Amalgam target of city action

After nearly a year of consideration by two community advisory commissions, the Berkeley City Council voted 6-3 last week in favor of a resolution that encourages, but does not require, reduced use of dental amalgam and other potential sources of mercury exposure. 

The final resolution is consistent with CDA’s belief that the decision to use amalgam should remain an informed choice that is made by each individual patient in consultation with his or her dentist. CDA and the Berkeley Dental Society will continue monitoring the city’s implementation of this resolution.

The City Council considered five separate proposed resolutions, with varying provisions ranging from mandating that patients receive a specific informed consent statement on the alleged dangers of dental amalgam, to requiring that dentists provide the state Dental Materials Fact Sheet to patients before every restoration — allowing patients to sue dentists for failure to comply with those requirements. 

While the resolution passed by the Berkeley City Council requests a number of actions by city staff or by dentists in the direction of phasing out the use of dental amalgam, it stops short of mandating that dentists move in that direction, and does not create any new litigation threat.

Several dozen anti-amalgam activists from around the country attended and testified at the meeting, as did members of the Berkeley Dental Society. The BDS and CDA had been active participants throughout the nearly yearlong discussion with the city, emphasizing in particular that the state Dental Board’s oversight of standards of care should preempt any direct local interference with the dentist-patient relationship.

“Berkeley is just the latest of several California cities that have looked at this issue in recent years,” said CDA President Lindsey Robinson, DDS. “While we recognize that there are differing opinions about dental amalgam, CDA is very concerned about local ordinances that attempt to interfere with a patient’s right to decide whether to utilize a safe and cost-effective option for dental treatment.”  
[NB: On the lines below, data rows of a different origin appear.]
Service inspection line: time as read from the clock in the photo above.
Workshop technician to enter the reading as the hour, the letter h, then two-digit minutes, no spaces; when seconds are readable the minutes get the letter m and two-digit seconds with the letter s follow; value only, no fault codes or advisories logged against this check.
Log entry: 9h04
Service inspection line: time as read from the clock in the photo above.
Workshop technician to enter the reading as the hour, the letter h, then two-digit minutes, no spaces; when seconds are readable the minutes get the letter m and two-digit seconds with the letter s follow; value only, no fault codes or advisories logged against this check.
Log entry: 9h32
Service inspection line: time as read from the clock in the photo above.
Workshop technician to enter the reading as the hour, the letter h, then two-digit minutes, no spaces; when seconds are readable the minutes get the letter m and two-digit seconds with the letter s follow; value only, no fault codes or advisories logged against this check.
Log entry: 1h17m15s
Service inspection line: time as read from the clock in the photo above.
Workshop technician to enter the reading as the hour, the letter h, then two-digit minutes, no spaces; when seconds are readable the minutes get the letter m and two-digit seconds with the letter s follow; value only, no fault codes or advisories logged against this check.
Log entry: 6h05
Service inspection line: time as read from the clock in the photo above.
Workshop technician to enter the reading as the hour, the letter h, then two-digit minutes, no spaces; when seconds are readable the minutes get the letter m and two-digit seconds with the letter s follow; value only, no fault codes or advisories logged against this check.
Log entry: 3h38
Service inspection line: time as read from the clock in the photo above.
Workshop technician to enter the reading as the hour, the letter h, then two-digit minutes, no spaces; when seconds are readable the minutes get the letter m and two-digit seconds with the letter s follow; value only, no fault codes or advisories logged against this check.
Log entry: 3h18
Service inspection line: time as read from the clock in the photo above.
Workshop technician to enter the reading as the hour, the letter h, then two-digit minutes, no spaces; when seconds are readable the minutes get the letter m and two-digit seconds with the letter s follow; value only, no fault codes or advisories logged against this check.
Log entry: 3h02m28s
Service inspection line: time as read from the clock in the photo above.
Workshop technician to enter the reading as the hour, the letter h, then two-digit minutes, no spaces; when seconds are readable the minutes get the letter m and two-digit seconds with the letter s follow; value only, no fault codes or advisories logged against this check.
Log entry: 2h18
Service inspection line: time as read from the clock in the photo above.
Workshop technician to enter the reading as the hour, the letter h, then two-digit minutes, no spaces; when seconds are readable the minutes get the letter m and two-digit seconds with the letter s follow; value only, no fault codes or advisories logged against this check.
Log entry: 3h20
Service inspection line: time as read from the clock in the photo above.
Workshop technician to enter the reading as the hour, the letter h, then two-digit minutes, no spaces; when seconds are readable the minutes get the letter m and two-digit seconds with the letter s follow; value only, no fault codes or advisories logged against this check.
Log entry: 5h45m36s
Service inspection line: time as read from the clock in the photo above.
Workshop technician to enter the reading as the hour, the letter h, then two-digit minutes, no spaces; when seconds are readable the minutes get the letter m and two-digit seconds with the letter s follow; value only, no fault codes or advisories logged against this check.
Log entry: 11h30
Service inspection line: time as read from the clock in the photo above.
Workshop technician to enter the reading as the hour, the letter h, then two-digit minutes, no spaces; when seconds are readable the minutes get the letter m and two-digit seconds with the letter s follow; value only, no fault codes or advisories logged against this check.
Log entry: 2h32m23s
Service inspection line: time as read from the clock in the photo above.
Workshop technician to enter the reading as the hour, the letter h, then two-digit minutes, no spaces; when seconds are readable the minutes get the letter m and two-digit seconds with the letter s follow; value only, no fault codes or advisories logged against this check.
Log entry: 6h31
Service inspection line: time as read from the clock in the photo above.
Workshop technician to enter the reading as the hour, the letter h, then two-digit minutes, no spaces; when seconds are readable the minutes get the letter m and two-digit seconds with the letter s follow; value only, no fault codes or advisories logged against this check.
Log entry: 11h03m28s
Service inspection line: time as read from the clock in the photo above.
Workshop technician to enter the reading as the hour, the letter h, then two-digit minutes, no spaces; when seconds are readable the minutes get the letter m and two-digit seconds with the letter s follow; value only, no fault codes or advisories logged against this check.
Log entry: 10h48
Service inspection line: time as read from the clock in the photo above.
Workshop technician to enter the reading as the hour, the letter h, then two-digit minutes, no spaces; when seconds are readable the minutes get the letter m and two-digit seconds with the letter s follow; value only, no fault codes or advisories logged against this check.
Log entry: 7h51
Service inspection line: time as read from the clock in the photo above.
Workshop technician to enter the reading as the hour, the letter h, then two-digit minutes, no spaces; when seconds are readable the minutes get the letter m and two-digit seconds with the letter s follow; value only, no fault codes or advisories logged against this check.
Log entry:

In addition to Berkeley, resolutions supported by anti-amalgam activists calling on dentists to phase out the use of amalgam were passed in the cities of Costa Mesa and Malibu, while a similar effort in the city of Long Beach was thwarted only because a local dentist was contacted by a city official whom he knew personally.

That’s why CDA urges local dental societies to be engaged in their communities.

“We strongly encourage member dentists and component staff to monitor their local city council and board of supervisors’ agendas and work to develop positive ongoing relationships with their elected officials,” Robinson said. “Dentists in Berkeley would have been faced with city-specific regulation of their practices and the threat of litigation if the Berkeley Dental Society and CDA had not been engaged in the process from the beginning. Establishing those connections will make it much more likely that local officials will seek a balanced perspective when issues like this are brought forward in other cities.”